The lack of housing and the increase in housing costs are often cited as a contributing factor in the homeless crisis. What can the city do to increase housing construction and make housing more affordable?
Managing the city’s housing needs will require creative solutions, smart use of density, and a close look at the many factors that influence housing and neighborhoods, including transportation, employment and income, access to services, and parking. Appropriately timed funding strategies aligned to the right uses, even if they may be different than originally imagined, will also be important considerations.
The City is addressing the challenge of creating enough and the right kinds of housing in three ways: production, preservation, and protections. Unlocking the market through changing what “types” of housing can be built is one way to allow developers to produce more and the type of inventory that accommodates new buyers and allows existing homeowners to move up and free up supply at entry-level price points.
Even during the pandemic, you were able to fulfill one of your campaign promises to open a police precinct in downtown. It has now been open six months, are there any indications on the impact this has had on the neighborhood?
We were actually able to fulfill a couple of my public safety initiative priorities. After more than four years without a contract, we took an innovative collaborative approach that resulted in a new agreement with the Spokane Police Guild that was unanimously approved by the City Council. The contract gives our officers the stability they need and makes the department an even more attractive employer. Partnership and collaboration also helped us open the new downtown precinct to improve visibility for those who work, live, and visit our downtown while also promoting proactive community engagement. The precinct is fully staffed and home to our Behavioral Health Unit, which pairs mental health professionals with officers. In the past year, the co-deployment model has kept people experiencing a crisis from going to jail or the hospital 78 percent of the time. Arrests accounted for only 1 percent of the more than 3,700 total contacts. Pairing officers with mental health professionals saved the Spokane Police Department more than 1,300 hours and 2,100 calls for service over the past nine months. That unit is growing by two more teams this year.

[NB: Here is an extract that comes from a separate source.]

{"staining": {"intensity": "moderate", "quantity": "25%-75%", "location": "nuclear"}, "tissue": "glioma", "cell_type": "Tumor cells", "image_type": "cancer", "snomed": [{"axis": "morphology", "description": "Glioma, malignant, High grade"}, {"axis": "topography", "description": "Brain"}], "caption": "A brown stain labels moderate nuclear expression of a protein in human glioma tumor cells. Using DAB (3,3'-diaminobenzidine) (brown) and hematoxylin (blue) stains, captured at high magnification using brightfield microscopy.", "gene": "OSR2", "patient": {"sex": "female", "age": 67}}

Where will Spokane hold the parade when Gonzaga wins the national championship?
March Madness is alive and well in Spokane. We were fortunate to have Washington State University and Gonzaga University represent us in the women’s NCAA Tournament and Eastern Washington University and Gonzaga University represent us in the men’s NCCA Tournament. I’m not sure anyone else in the country can make that claim this year. The Gonzaga men are still playing and Spokane is hanging on every dribble, pass, shot, and rebound. We are enjoying their run and will find a safe and fun way to celebrate their remarkable success this season.